Посвящено памяти Елены Андреевны Телешовой, верного друга всей долгой жизни моей
Когда я был еще подростком, мне посчастливилось быть свидетелем небывалого до того времени события и торжества. В центре Москвы, во главе Тверского бульвара, перед широкой Страстной, ныне Пушкинской, площадью, в 1880 году 6 июня открывался памятник Пушкину — первый памятник писателю.
Обычно памятники воздвигались на улицах Москвы только царям. И это отметил присутствовавший на торжестве Островский. Возглашая тост за русскую литературу, он метко сказал:
— Сегодня на нашей улице — праздник!
Хорошо помню красивую голову маститого писателя Тургенева с пышными седыми волосами, стоявшего у подножия монумента, с которого торжественно только что сдернули серое покрывало. Помню восторг всей громадной толпы народа, в гуще которого находился и я, тринадцатилетний юнец, восторженный поклонник поэта. Помню бывших тут же на празднике писателей — Майкова, Полонского, Писемского, Островского.
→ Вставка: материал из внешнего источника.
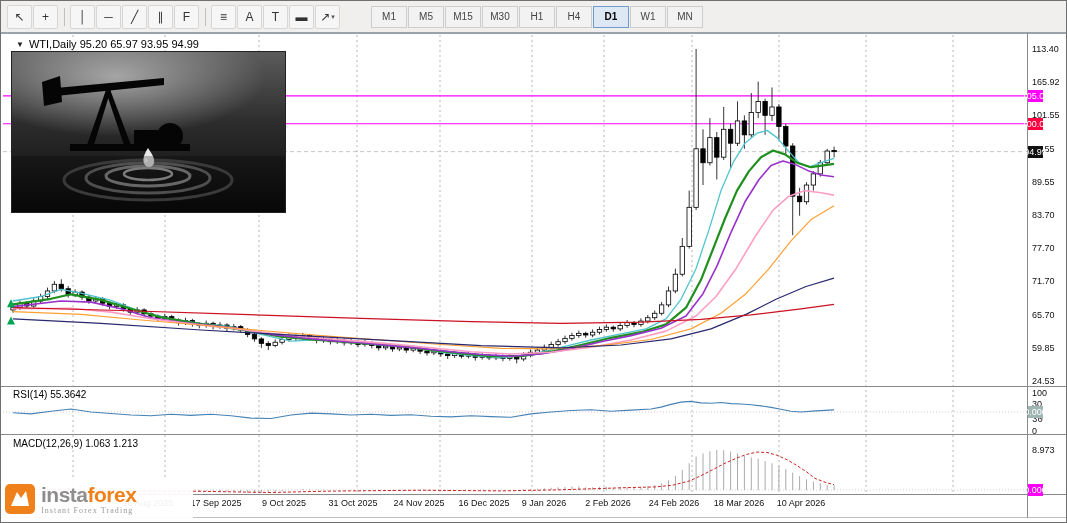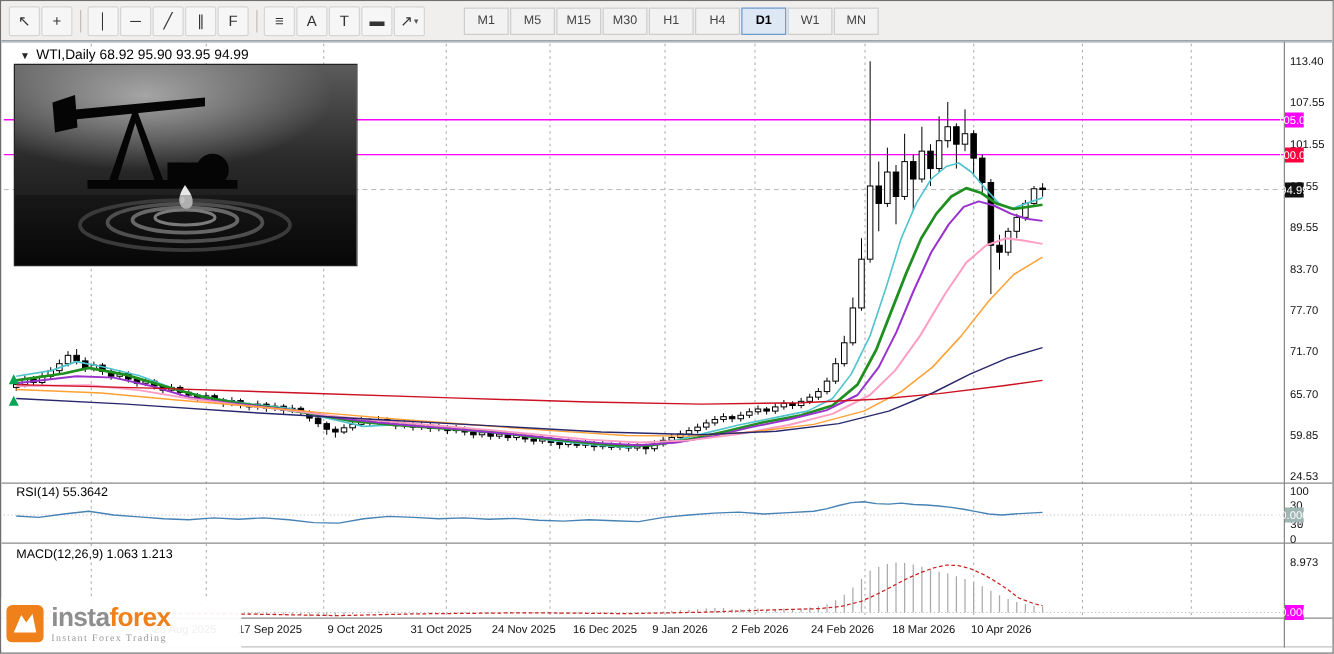--- a/index.html
+++ b/index.html
@@ -499,7 +499,7 @@
 
   <div class="symbol-label">
     <span class="tri">▼</span>
-    <span>WTI,Daily 68.92 95.90 93.95 94.99</span>
+    <span>WTI,Daily 95.20 65.97 93.95 94.99</span>
   </div>
 
   <div class="ind-label" id="rsi-label">RSI(14) 55.3642</div>

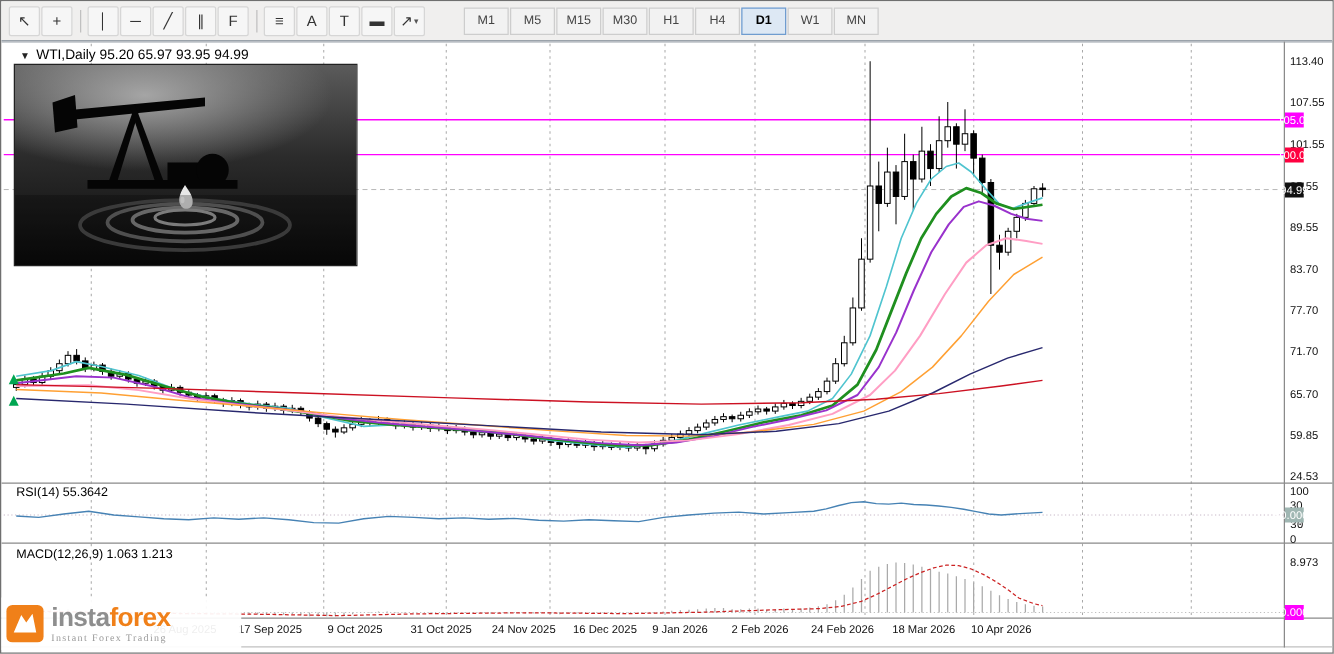--- a/index.html
+++ b/index.html
@@ -551,7 +551,7 @@
   </div>
 
 <div class="ax-label" style="left: 1031px; top: 43px;">113.40</div>
-    <div class="ax-label" style="left: 1031px; top: 75.6146px;">107.55</div>
+    <div class="ax-label" style="left: 1031px; top: 75.6146px;">165.92</div>
     <div class="ax-label" style="left: 1031px; top: 109.065px;">101.55</div>
     <div class="ax-label" style="left: 1031px; top: 142.516px;">95.55</div>
     <div class="ax-label" style="left: 1031px; top: 175.967px;">89.55</div>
Помню и сухощавую, сутулившуюся фигуру Достоевского и необычайное впечатление от произнесенной им речи, о которой на другой день говорила вся Москва.
Речь эта была сказана не здесь, на площади, у памятника, а в Колонном зале нынешнего Дома союзов. Возглашая тост за русскую литературу, он говорил:
— Пушкин раскрыл нам русское сердце и показал нам, что оно неудержимо стремится к всемирности и всечеловечности… Ой первый дал нам прозреть наше значение в семье европейских народов…
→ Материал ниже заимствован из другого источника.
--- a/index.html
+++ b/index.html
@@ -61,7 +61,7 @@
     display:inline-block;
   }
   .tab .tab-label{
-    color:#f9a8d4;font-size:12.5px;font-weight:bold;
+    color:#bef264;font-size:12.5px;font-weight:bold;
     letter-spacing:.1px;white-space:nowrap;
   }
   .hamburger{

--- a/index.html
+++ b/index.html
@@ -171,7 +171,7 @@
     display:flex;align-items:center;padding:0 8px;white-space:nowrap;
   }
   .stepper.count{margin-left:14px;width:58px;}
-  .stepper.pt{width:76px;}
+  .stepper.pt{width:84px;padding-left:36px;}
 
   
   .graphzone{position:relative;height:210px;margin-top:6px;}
Вечером в торжественном концерте, состоявшемся при участии огромного оркестра и знаменитых артистов, Достоевский, выйдя на эстраду, сутулясь и ставши как-то немножко боком к публике, прочитал пушкинского «Пророка» резко и страстно:
— Восстань, пророк!..
И закончил с необычайно высоким нервным подъемом:
— Глаголом жги сердца людей!..
Полагаю, что никто и никогда не читал этих вдохновенных строк так, как произнес их не актер, не профессиональный чтец, а писатель, проникнутый искренним и восторженным отношением к памяти величайшего русского поэта.
Создатель памятника, одного из лучших по простоте, красоте и выразительности, Александр Михайлович Опекушин был выходцем из простого народа, из крепостной крестьянской семьи, сперва — самоучка, затем признанный художник и, наконец, академик.
Вспоминаются мне также и увлекательные разговоры и рассказы о многолюдном банкете в связи с торжествами, где я тогда в качестве постороннего юнца присутствовать, конечно, не мог, где Катков, когда-то близкий Белинскому, но потом резко изменивший свои политические взгляды, протянул было к Тургеневу свой бокал, чтобы чокнуться. Но тот отвернулся.
Тургенев на этом торжестве говорил:
— Будем надеяться, что всякий наш потомок, с любовью остановившийся перед изваянием Пушкина и понимающий значение этой любви, тем самым докажет, что он, подобно Пушкину, стал более русским и более образованным, более свободным человеком.
На гранитном пьедестале памятника помещены были в крупном барельефе слова Пушкина, искаженные цензурой. Насколько помнится, было написано так:
И долго буду тем народу я любезен,
Что чувства добрые я лирой пробуждал,
Что прелестью стихов я был полезен…
И только теперь, в советское время, эту надпись заменили подлинными словами поэта:
И долго буду тем любезен я народу,
Что чувства добрые я лирой пробуждал,
Что в мой жестокий век восславил я свободу
И милость к падшим призывал.
Разница в надписи весьма существенная.
Не знаю, остался ли кто-нибудь в живых из свидетелей этого великого торжества и праздника литературы, этого первого чествования памяти русского писателя, который «в свой жестокий век восславил свободу» и верил, что «Россия вспрянет ото сна и на обломках самовластья» напишет имена тех, кто боролся и погиб за будущее счастье народа.
Эти дни открытия памятника Пушкину остаются для меня одними из самых радостных и светлых, хотя все это и было семьдесят пять лет тому назад.